Over the past decade, Chinese consumers have become far more sophisticated and brand-savvy. They are looking to get useful information from the products they purchase, and are critical of brands that don't meet their expectations. They want brands to do right by the consumer - instead of dropping in and running away with the money, they want overseas companies to become part of, and contribute to, the community.

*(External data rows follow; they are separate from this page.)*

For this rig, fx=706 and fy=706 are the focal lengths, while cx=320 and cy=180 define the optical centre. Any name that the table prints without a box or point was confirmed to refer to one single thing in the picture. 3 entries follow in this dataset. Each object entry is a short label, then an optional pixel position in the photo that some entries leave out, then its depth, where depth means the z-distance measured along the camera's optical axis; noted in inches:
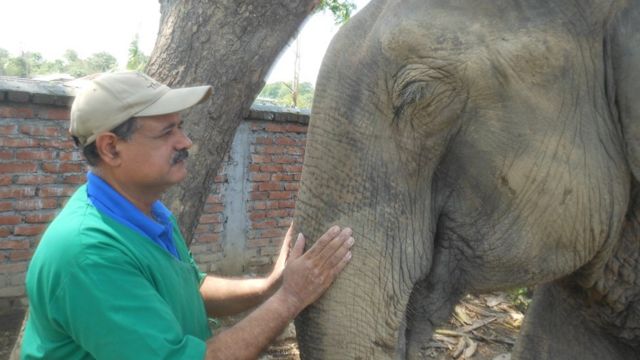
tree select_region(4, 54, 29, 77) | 1500.0
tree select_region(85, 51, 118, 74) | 2588.1
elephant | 76.4
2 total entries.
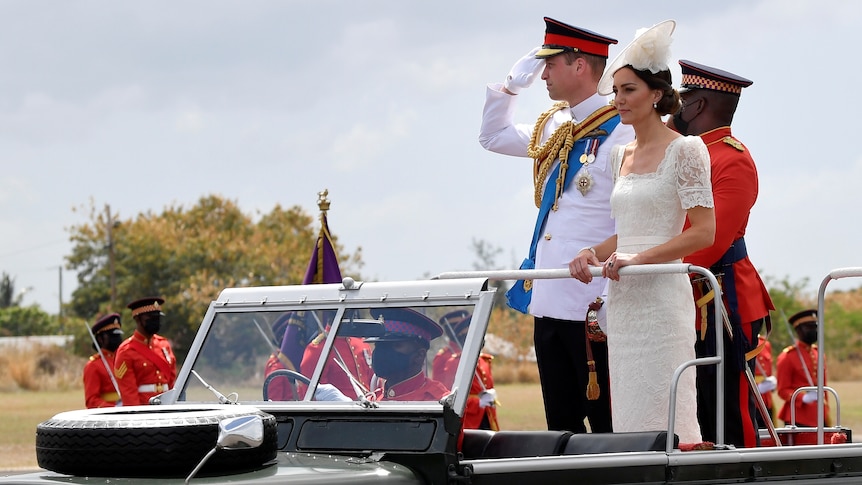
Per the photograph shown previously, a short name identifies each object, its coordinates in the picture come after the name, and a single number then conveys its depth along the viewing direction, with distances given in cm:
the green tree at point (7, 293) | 7900
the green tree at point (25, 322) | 6266
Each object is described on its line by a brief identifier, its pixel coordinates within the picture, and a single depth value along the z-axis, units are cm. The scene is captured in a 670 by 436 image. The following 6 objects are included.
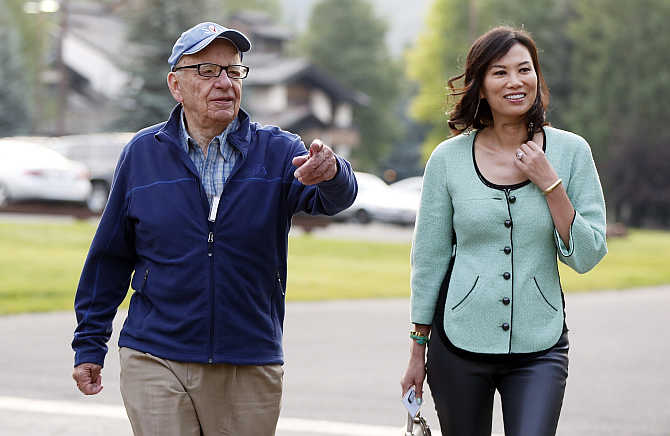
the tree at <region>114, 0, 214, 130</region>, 4497
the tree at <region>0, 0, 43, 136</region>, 5569
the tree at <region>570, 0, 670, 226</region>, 6150
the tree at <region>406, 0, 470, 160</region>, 6662
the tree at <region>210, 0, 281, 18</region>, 10112
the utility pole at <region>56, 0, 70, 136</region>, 4453
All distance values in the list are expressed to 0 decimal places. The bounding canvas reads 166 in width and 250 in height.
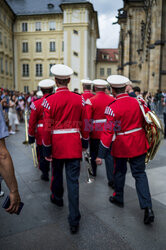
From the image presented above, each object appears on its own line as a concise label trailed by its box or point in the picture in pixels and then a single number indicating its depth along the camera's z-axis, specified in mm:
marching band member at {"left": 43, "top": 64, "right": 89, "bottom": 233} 3492
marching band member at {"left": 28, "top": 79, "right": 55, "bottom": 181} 4910
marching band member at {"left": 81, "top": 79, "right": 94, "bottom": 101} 6625
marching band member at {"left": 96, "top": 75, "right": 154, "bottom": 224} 3686
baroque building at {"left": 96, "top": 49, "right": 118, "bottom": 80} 69562
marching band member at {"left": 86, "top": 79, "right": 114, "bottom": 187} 5266
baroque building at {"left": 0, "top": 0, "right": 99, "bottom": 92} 47969
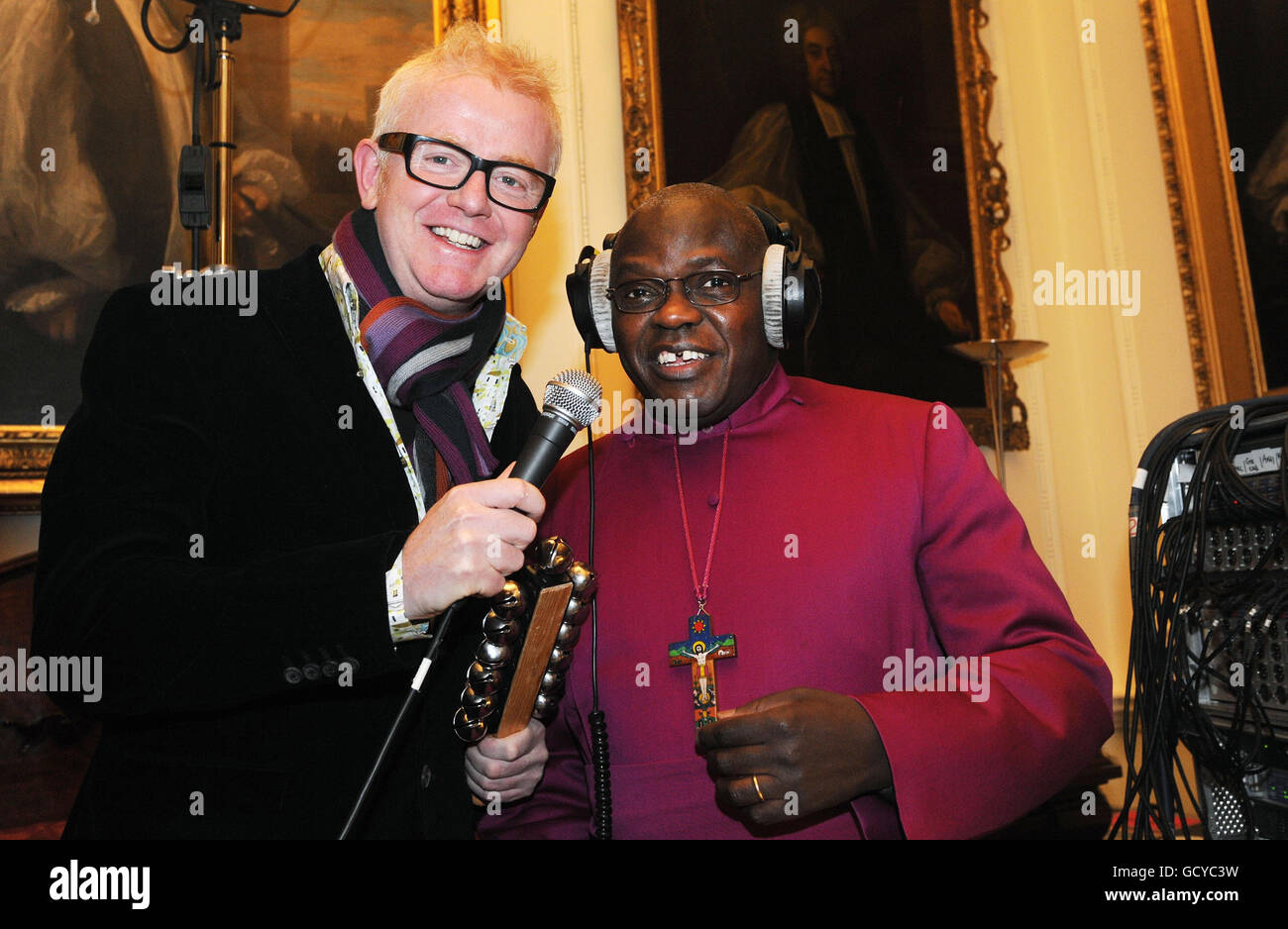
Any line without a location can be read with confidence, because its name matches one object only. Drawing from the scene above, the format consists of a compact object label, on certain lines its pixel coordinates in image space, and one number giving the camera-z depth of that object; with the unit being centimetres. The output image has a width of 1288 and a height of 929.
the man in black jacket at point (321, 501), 140
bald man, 148
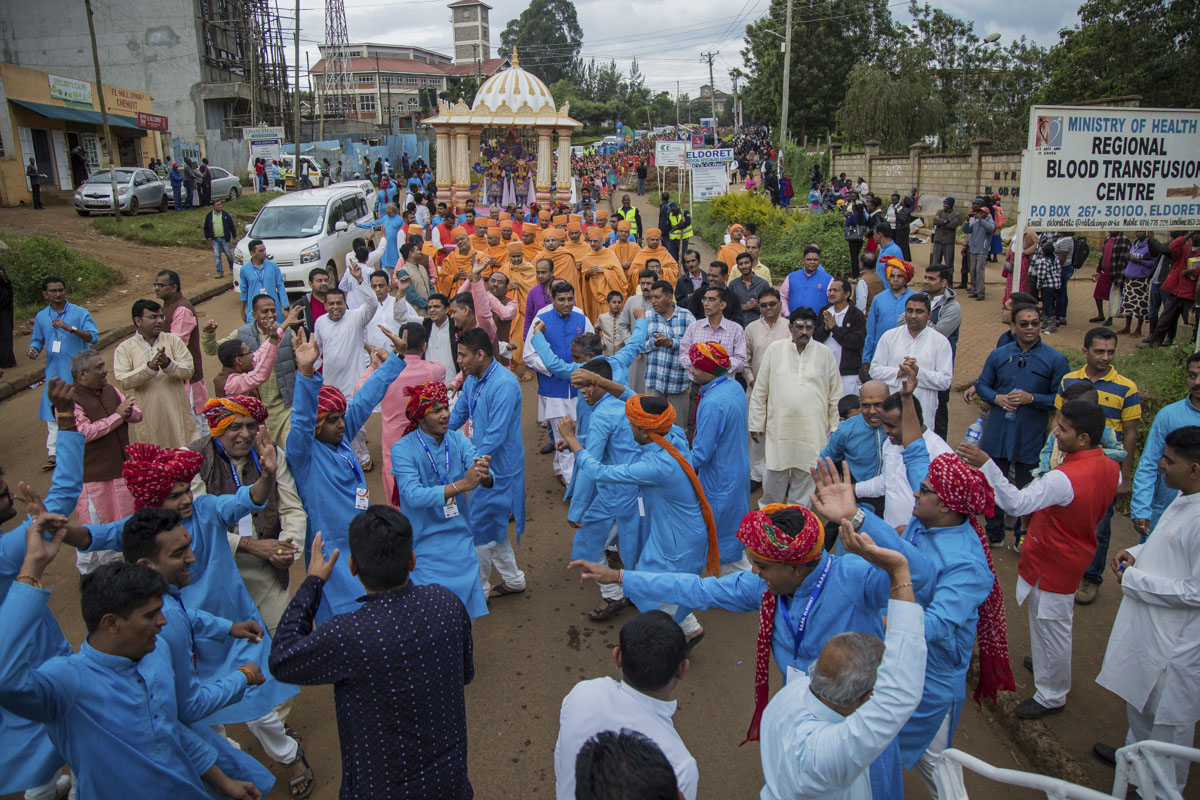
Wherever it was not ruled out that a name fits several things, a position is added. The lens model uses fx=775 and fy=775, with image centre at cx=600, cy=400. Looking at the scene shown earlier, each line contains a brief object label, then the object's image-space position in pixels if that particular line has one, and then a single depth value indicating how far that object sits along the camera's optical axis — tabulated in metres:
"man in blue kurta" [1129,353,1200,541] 4.24
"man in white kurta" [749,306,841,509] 5.96
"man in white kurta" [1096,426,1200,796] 3.34
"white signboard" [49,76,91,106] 25.67
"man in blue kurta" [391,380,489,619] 4.05
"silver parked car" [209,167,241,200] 27.36
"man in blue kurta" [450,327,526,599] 4.99
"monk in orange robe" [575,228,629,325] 10.52
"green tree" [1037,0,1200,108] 23.55
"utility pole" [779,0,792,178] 28.56
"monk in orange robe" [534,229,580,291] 10.73
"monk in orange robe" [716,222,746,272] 10.70
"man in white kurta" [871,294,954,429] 5.99
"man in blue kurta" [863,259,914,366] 6.88
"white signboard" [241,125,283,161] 30.55
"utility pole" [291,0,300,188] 27.38
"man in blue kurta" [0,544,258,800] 2.39
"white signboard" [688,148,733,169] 18.06
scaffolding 36.50
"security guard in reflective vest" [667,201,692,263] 15.27
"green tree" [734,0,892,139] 44.22
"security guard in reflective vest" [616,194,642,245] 15.56
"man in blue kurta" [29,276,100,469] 6.72
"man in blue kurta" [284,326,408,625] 4.02
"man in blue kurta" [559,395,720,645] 4.25
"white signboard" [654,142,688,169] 22.64
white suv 13.99
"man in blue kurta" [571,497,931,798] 2.80
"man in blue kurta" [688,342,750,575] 4.91
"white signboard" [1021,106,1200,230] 7.00
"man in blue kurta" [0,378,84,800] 2.87
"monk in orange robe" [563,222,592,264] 11.19
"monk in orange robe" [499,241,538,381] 10.61
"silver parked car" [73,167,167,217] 21.56
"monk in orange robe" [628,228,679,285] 11.05
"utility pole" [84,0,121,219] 20.78
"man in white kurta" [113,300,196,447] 5.77
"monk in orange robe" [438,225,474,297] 10.62
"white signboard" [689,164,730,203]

To truly succeed in the Chinese market, both local and multinational companies must find ways to engage the 100 million young affluent Chinese consumers who have the money for premium brands. In a crowded market, standing out can be a problem. The fact that Liu Xiang already has marketing deals with Visa, Coca-Cola, Yili Group and Nike, plus several others, underscores both the allure and challenge of advertising at next year's Games. A recent survey by Chinese marketing consultancy R3 and research firm TNS found that Chinese consumers associated Liu Xiang with a head-spinning 19 brands.

From here on in, penetrating the Chinese market is going to become increasingly tough for Olympic sponsors. For "China Inc", for brands that are preparing to join the race, and for those that may attempt to crash the party late, August 8, 2008, is a date looming large on the horizon.

In the same way that the Beijing Olympics will show what China is really made of, world-class brands now have the opportunity to demonstrate the quality and originality of their promotional strategies. In both cases, failure would be unthinkable, and costly.
Daniel Allen is a freelance writer and photographer from London who has lived in China for the past three years.